Je précise tout d'abord que l'association s'intéresse toujours à la protection de normes en matière de justice procédurale pour s'assurer que les personnes sont traitées de façon équitable sur le territoire canadien. De plus en plus de pouvoirs contraignants sont conférés à l'Agence des services frontaliers. Or son régime de supervision est un peu une anomalie au Canada. Le Service canadien du renseignement de sécurité et la Gendarmerie royale du Canada ont un régime de surveillance. Je souligne évidemment les efforts que fait le gouvernement — et cette question est traitée dans le cadre de la Chambre — en vue d'améliorer le régime de surveillance de la GRC. Cependant, l'Agence des services frontaliers n'en a pas. Il y a un processus interne de plaintes, mais dans un contexte où des pouvoirs de plus en plus contraignants sont exercés, ce n'est pas suffisant.
Dans une démocratie, on doit toujours avoir comme réflexe de jumeler l'accroissement des pouvoirs ou de la discrétion à un certain encadrement de la surveillance. Il est important de voir cela dans l'optique où l'on veut accroître la confiance des Canadiens et Canadiennes envers le régime à la frontière.
[Traduction]
Je vous donnerai plus tard des exemples qui démontrent à quel point cela pourrait être nécessaire, mais en résumé, notre encadrement de surveillance présente des lacunes.
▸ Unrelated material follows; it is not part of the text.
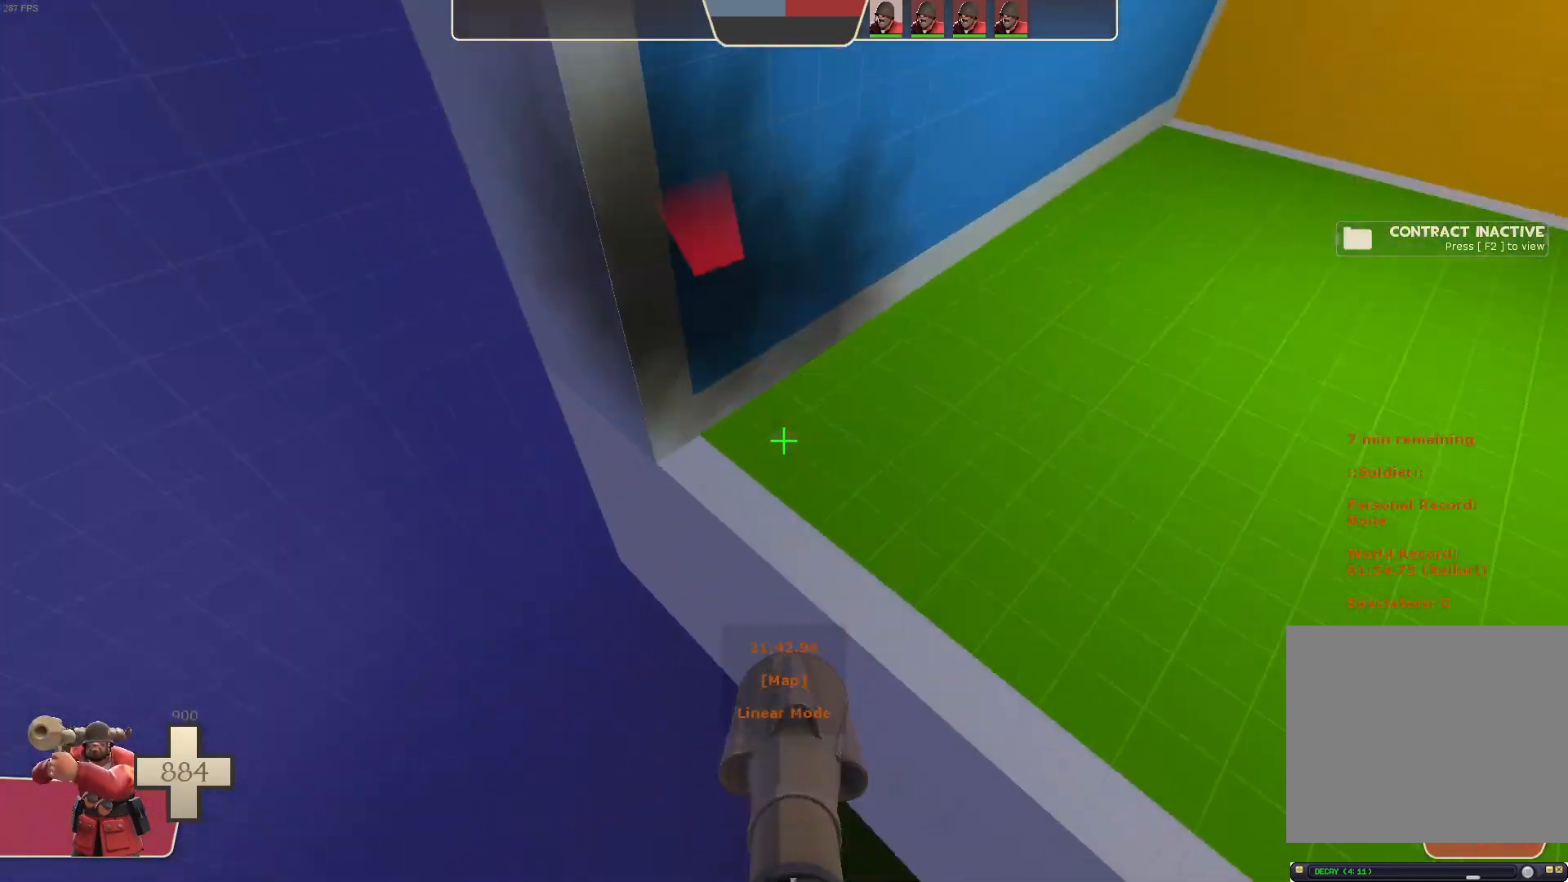
{"buttons": ["L1"], "left_stick": "down-left", "right_stick": "down-left", "events": [[150, "right_stick", "down"], [367, "right_stick", "center"], [483, "right_stick", "down-left"]]}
Le SCRS fait l'objet d'une supervision indépendante, et ce sera encore mieux du côté de la GRC, mais ce n'est pas le cas de l'ASFC. Un grand nombre de gens nous appellent, car nous les avons encouragés à utiliser le mécanisme interne pour se plaindre, et cela n'a pas donné de bons résultats.
À notre avis, cela ferait seulement partie du régime qui consiste à augmenter les pouvoirs à la frontière pour veiller à ce qu'il y ait bel et bien un certain encadrement de surveillance. Si nous demandons à ce qu'on exerce une surveillance, ce n'est pas parce que nous soupçonnons qu'on se livre à la tricherie ou à des irrégularités; c'est seulement la façon appropriée de fonctionner dans une démocratie. Il s'agit aussi de bonne gouvernance.
À notre avis, il n'est pas nécessaire de créer une nouvelle agence. D'ailleurs, le moment serait mal choisi pour lancer ce débat. Par contre, nous pourrions peut-être élargir le mandat de certaines des agences existantes. Je vous invite fortement à y réfléchir lorsque vous formulerez vos recommandations.
Deuxièmement, il y a la question épineuse des personnes soupçonnées de crime de guerre ou de crime contre l'humanité. L'ACLC, comme d'autres organismes de défense des droits de la personne, est tout à fait engagée dans la lutte contre l'impunité. Il est essentiel que les gens qui pourraient avoir commis des crimes de guerre ou des crimes contre l'humanité soient traduits en justice et fassent l'objet d'un procès en règle. De la même façon, on devrait disculper les gens qui sont innocents de tels crimes et ils devraient être blanchis de tout soupçon.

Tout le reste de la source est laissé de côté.